Breastfeeding patterns at discharge, at first month, and at third month were comparable among prepregnancy and gestational BMI groups, except for prepregnancy BMI groups at third month (p 0.03).

However, at multivariable analysis, neither prepregnancy BMI nor gestational BMI was associated with reduced exclusive breastfeeding rate after discharge. Noteworthy, vaginal delivery significantly improved exclusive breastfeeding at discharge (odds ratio [OR] 1.87, 95% confidence interval [CI] 1.21–2.90), at first month (OR 1.68, 95% CI 1.12–2.52), and at third month (OR 2.02, 95% CI 1.37–2.98) with respect to cesarean delivery. Conversely, working mothers were more likely to provide exclusive breastfeed at discharge (OR 1.59, 95% CI 1.01–2.52), but not thereafter. Later age at delivery, instead, negatively affected exclusive breastfeeding at discharge (OR 0.94, 95% CI 0.90–0.98) and at first month (OR 0.94, 95% CI 0.91–0.98; Table 3).

Table 3.

Multivariable Analysis of Exclusive Breastfeeding

	At discharge		At 1st month		At 3rd month
Exclusive breastfeeding	p	OR (95% CI)	p	OR (95% CI)	p	OR (95% CI)
Prepregnancy BMI	0.67	—	0.12	—	0.07	—
Gestational BMI	0.83	—	0.27	—	0.55	—
Maternal age	0.009	0.94 (0.90–0.98)	0.003	0.94 (0.91–0.98)	0.10	—
Nulliparity	0.42	—	0.24	—	0.23	—
Maternal education	0.64	—	0.06	—	0.06	—
Active worker versus unemployed/student/housewife	0.04	1.59 (1.01–2.52)	0.12	—	0.38	—
Smoking habits	0.32	—	0.88	—	0.25	—
Drinking habits	0.26	—	0.20	—	0.17	—
Gestational age	0.55	—	0.48	—	0.87	—
GWG	0.18	—	0.55	—	0.43	—
Vaginal versus cesarean delivery	0.005	1.87 (1.21–2.90)	0.01	1.68 (1.12–2.52)	0.0004	2.02 (1.37–0.98)
Infant weight	0.07	—	0.57	—	0.40	—
Infant gender	0.08	—	0.95	—	0.62	—

BMI, body mass index; CI, confidence interval; OR, odds ratio.

Discussion

Prepregnancy BMI and GWG reflect maternal nutritional status and play a crucial role in creating an optimal intrauterine environment that contributes to improve pregnancy outcomes.^16,17 Understanding the relationship between prepregnancy and gestational BMI categories, their shifts mediated by GWG, and breastfeeding initiation, continuation, and exclusivity may also provide a basis for developing nutritional interventions that could improve breastfeeding and quality of life of growing infants.¹¹

In this study, performed in an industrialized area of North-Eastern Italy, characterized by late and low fertility, high education and occupation, and quite elevated caesarean section rates, we found a high prevalence of prepregnancy underweight women together with a low prevalence of obese women.
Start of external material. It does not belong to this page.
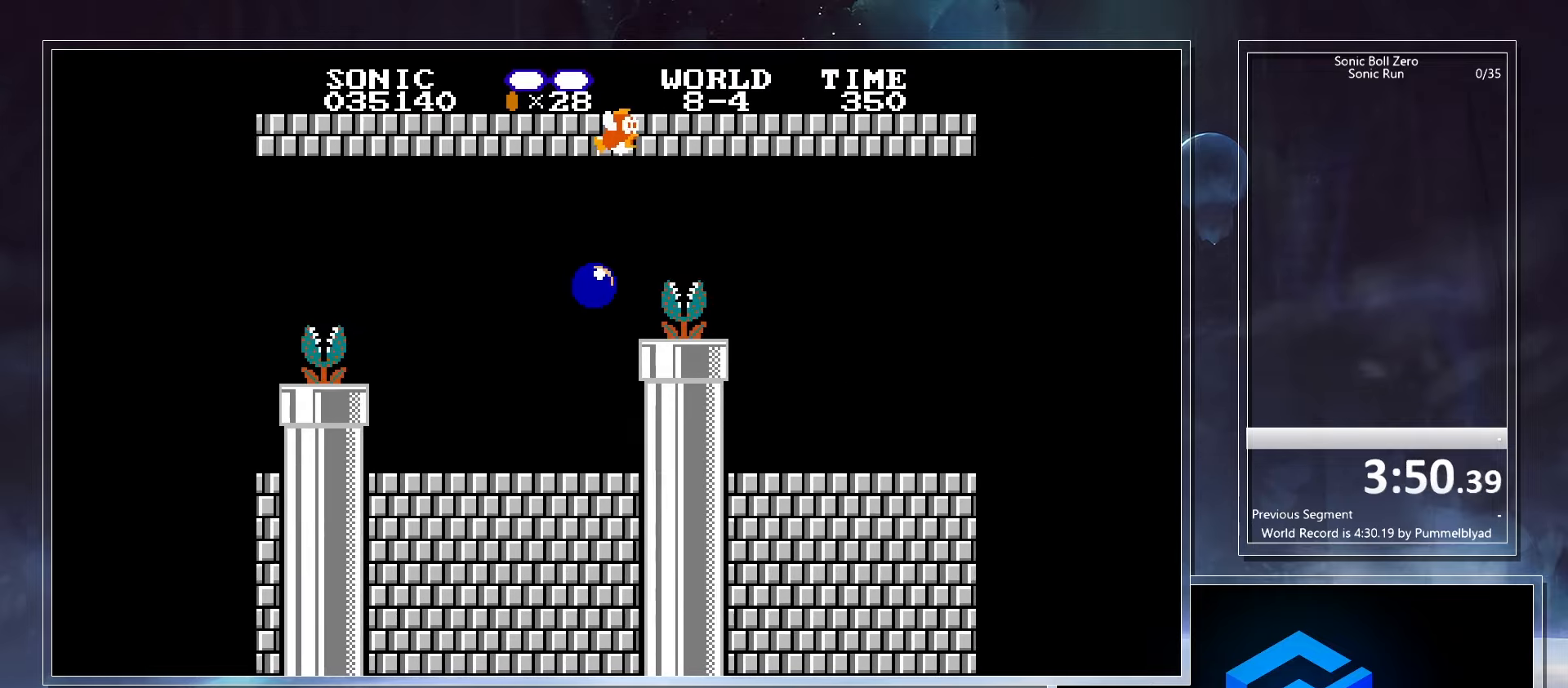
{"keys": ["right"], "events": [[167, "x", "up"]]}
Subsequently, despite a GWG respectful of the range recommended by 2009 IOM guidelines, prepregnancy BMI categories shifted in almost 70% mothers at term of gestation, enhancing the prevalence of high BMI categories. The prepregnancy underweight women disappeared and normal weight women halved, while overweight and obese women tripled at term of gestation. However, at multivariable analysis, neither prepregnancy underweight nor gestational obesity negatively affected breastfeeding initiation, duration, or exclusivity until the third month.

To our knowledge, this is the first study that, evaluating separately prepregnancy and gestational BMI categories, has shown that even women at the extreme range of BMI, obese, or underweight, who meet the recommended weight gain, are guaranteed for successful breastfeeding. Consequently, these findings highlight the need for antenatal education in pregnant women of any socioeconomic and demographic class, so that women with different prepregnancy or gestational BMIs, including underweight or obese women, can have successful breastfeeding once “optimal” GWG is guaranteed.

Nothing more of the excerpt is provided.